Rewrite these records with every occurrence of "Hendrik" replaced by "Hendrikus", leaving everything else unchanged.
<<<<
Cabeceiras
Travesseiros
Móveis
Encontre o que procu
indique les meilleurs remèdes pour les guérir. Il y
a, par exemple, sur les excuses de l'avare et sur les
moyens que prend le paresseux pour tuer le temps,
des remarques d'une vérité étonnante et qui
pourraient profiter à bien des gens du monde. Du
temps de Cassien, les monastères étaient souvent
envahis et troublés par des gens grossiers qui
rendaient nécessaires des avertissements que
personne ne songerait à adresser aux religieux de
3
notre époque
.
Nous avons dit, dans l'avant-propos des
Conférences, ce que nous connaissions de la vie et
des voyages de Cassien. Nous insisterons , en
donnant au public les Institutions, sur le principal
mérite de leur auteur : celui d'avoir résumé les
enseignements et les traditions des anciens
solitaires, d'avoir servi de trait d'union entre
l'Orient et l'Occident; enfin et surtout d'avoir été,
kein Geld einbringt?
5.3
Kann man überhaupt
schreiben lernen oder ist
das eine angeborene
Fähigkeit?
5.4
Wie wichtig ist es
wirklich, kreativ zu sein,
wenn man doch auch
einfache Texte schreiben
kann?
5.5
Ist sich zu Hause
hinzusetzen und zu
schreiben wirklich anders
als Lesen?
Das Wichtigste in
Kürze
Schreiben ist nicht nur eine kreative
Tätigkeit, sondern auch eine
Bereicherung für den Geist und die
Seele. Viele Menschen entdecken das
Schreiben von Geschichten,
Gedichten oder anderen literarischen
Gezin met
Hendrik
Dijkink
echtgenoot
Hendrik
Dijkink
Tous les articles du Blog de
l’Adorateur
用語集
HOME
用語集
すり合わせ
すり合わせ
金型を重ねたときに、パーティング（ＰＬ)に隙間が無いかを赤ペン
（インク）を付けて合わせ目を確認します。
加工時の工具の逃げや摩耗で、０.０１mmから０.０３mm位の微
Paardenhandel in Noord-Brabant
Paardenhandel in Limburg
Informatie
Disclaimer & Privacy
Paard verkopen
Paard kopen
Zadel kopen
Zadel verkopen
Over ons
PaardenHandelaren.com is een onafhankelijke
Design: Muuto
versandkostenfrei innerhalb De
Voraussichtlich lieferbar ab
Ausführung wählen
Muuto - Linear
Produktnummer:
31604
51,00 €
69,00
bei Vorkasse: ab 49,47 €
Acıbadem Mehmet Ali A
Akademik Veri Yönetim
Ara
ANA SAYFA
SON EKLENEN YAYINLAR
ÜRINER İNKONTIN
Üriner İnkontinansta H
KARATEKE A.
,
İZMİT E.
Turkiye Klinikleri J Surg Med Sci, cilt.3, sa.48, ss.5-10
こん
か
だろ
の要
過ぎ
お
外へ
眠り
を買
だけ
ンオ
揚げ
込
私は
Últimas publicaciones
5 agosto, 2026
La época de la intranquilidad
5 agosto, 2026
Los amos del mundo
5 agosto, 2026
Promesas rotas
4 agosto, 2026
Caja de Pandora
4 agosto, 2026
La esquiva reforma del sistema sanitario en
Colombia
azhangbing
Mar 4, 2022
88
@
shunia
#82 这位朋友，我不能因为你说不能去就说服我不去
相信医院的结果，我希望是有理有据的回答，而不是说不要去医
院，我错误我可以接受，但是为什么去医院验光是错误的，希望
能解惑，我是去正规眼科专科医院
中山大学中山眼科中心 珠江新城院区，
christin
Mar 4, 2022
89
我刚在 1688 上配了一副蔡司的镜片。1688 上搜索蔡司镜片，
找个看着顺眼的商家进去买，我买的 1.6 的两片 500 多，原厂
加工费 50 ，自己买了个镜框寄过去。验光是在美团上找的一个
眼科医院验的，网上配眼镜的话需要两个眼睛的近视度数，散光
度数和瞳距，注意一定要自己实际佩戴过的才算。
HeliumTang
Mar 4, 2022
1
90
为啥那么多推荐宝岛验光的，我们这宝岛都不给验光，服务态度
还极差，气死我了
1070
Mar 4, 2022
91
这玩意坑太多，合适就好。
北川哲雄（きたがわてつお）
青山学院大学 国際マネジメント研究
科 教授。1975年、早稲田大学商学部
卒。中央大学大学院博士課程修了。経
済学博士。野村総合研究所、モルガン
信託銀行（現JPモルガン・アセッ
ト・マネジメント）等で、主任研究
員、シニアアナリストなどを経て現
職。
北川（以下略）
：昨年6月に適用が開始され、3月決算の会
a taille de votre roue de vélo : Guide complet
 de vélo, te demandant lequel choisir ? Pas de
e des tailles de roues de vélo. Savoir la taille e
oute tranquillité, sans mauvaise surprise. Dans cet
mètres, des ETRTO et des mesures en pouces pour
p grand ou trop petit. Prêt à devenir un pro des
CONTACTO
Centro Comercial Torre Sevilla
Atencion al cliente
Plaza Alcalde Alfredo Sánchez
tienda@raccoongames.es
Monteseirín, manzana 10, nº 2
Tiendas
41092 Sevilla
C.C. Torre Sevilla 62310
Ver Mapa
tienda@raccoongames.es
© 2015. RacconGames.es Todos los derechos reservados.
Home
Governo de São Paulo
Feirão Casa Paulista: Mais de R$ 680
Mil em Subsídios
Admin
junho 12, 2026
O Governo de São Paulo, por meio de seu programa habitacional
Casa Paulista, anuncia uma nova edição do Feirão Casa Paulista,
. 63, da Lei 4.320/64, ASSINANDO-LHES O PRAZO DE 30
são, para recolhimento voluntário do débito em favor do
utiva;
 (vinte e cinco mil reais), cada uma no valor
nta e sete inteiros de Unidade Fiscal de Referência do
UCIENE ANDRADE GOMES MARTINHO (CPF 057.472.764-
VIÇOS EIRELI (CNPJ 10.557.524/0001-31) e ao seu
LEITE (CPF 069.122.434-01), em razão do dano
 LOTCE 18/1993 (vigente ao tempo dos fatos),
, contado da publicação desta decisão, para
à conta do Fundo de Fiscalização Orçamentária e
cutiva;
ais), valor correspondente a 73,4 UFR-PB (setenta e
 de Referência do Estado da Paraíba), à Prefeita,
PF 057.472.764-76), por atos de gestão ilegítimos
>>>>
- **SOLUTION**
Cabeceiras
Travesseiros
Móveis
Encontre o que procu
indique les meilleurs remèdes pour les guérir. Il y
a, par exemple, sur les excuses de l'avare et sur les
moyens que prend le paresseux pour tuer le temps,
des remarques d'une vérité étonnante et qui
pourraient profiter à bien des gens du monde. Du
temps de Cassien, les monastères étaient souvent
envahis et troublés par des gens grossiers qui
rendaient nécessaires des avertissements que
personne ne songerait à adresser aux religieux de
3
notre époque
.
Nous avons dit, dans l'avant-propos des
Conférences, ce que nous connaissions de la vie et
des voyages de Cassien. Nous insisterons , en
donnant au public les Institutions, sur le principal
mérite de leur auteur : celui d'avoir résumé les
enseignements et les traditions des anciens
solitaires, d'avoir servi de trait d'union entre
l'Orient et l'Occident; enfin et surtout d'avoir été,
kein Geld einbringt?
5.3
Kann man überhaupt
schreiben lernen oder ist
das eine angeborene
Fähigkeit?
5.4
Wie wichtig ist es
wirklich, kreativ zu sein,
wenn man doch auch
einfache Texte schreiben
kann?
5.5
Ist sich zu Hause
hinzusetzen und zu
schreiben wirklich anders
als Lesen?
Das Wichtigste in
Kürze
Schreiben ist nicht nur eine kreative
Tätigkeit, sondern auch eine
Bereicherung für den Geist und die
Seele. Viele Menschen entdecken das
Schreiben von Geschichten,
Gedichten oder anderen literarischen
Gezin met
Hendrikus
Dijkink
echtgenoot
Hendrikus
Dijkink
Tous les articles du Blog de
l’Adorateur
用語集
HOME
用語集
すり合わせ
すり合わせ
金型を重ねたときに、パーティング（ＰＬ)に隙間が無いかを赤ペン
（インク）を付けて合わせ目を確認します。
加工時の工具の逃げや摩耗で、０.０１mmから０.０３mm位の微
Paardenhandel in Noord-Brabant
Paardenhandel in Limburg
Informatie
Disclaimer & Privacy
Paard verkopen
Paard kopen
Zadel kopen
Zadel verkopen
Over ons
PaardenHandelaren.com is een onafhankelijke
Design: Muuto
versandkostenfrei innerhalb De
Voraussichtlich lieferbar ab
Ausführung wählen
Muuto - Linear
Produktnummer:
31604
51,00 €
69,00
bei Vorkasse: ab 49,47 €
Acıbadem Mehmet Ali A
Akademik Veri Yönetim
Ara
ANA SAYFA
SON EKLENEN YAYINLAR
ÜRINER İNKONTIN
Üriner İnkontinansta H
KARATEKE A.
,
İZMİT E.
Turkiye Klinikleri J Surg Med Sci, cilt.3, sa.48, ss.5-10
こん
か
だろ
の要
過ぎ
お
外へ
眠り
を買
だけ
ンオ
揚げ
込
私は
Últimas publicaciones
5 agosto, 2026
La época de la intranquilidad
5 agosto, 2026
Los amos del mundo
5 agosto, 2026
Promesas rotas
4 agosto, 2026
Caja de Pandora
4 agosto, 2026
La esquiva reforma del sistema sanitario en
Colombia
azhangbing
Mar 4, 2022
88
@
shunia
#82 这位朋友，我不能因为你说不能去就说服我不去
相信医院的结果，我希望是有理有据的回答，而不是说不要去医
院，我错误我可以接受，但是为什么去医院验光是错误的，希望
能解惑，我是去正规眼科专科医院
中山大学中山眼科中心 珠江新城院区，
christin
Mar 4, 2022
89
我刚在 1688 上配了一副蔡司的镜片。1688 上搜索蔡司镜片，
找个看着顺眼的商家进去买，我买的 1.6 的两片 500 多，原厂
加工费 50 ，自己买了个镜框寄过去。验光是在美团上找的一个
眼科医院验的，网上配眼镜的话需要两个眼睛的近视度数，散光
度数和瞳距，注意一定要自己实际佩戴过的才算。
HeliumTang
Mar 4, 2022
1
90
为啥那么多推荐宝岛验光的，我们这宝岛都不给验光，服务态度
还极差，气死我了
1070
Mar 4, 2022
91
这玩意坑太多，合适就好。
北川哲雄（きたがわてつお）
青山学院大学 国際マネジメント研究
科 教授。1975年、早稲田大学商学部
卒。中央大学大学院博士課程修了。経
済学博士。野村総合研究所、モルガン
信託銀行（現JPモルガン・アセッ
ト・マネジメント）等で、主任研究
員、シニアアナリストなどを経て現
職。
北川（以下略）
：昨年6月に適用が開始され、3月決算の会
a taille de votre roue de vélo : Guide complet
 de vélo, te demandant lequel choisir ? Pas de
e des tailles de roues de vélo. Savoir la taille e
oute tranquillité, sans mauvaise surprise. Dans cet
mètres, des ETRTO et des mesures en pouces pour
p grand ou trop petit. Prêt à devenir un pro des
CONTACTO
Centro Comercial Torre Sevilla
Atencion al cliente
Plaza Alcalde Alfredo Sánchez
tienda@raccoongames.es
Monteseirín, manzana 10, nº 2
Tiendas
41092 Sevilla
C.C. Torre Sevilla 62310
Ver Mapa
tienda@raccoongames.es
© 2015. RacconGames.es Todos los derechos reservados.
Home
Governo de São Paulo
Feirão Casa Paulista: Mais de R$ 680
Mil em Subsídios
Admin
junho 12, 2026
O Governo de São Paulo, por meio de seu programa habitacional
Casa Paulista, anuncia uma nova edição do Feirão Casa Paulista,
. 63, da Lei 4.320/64, ASSINANDO-LHES O PRAZO DE 30
são, para recolhimento voluntário do débito em favor do
utiva;
 (vinte e cinco mil reais), cada uma no valor
nta e sete inteiros de Unidade Fiscal de Referência do
UCIENE ANDRADE GOMES MARTINHO (CPF 057.472.764-
VIÇOS EIRELI (CNPJ 10.557.524/0001-31) e ao seu
LEITE (CPF 069.122.434-01), em razão do dano
 LOTCE 18/1993 (vigente ao tempo dos fatos),
, contado da publicação desta decisão, para
à conta do Fundo de Fiscalização Orçamentária e
cutiva;
ais), valor correspondente a 73,4 UFR-PB (setenta e
 de Referência do Estado da Paraíba), à Prefeita,
PF 057.472.764-76), por atos de gestão ilegítimos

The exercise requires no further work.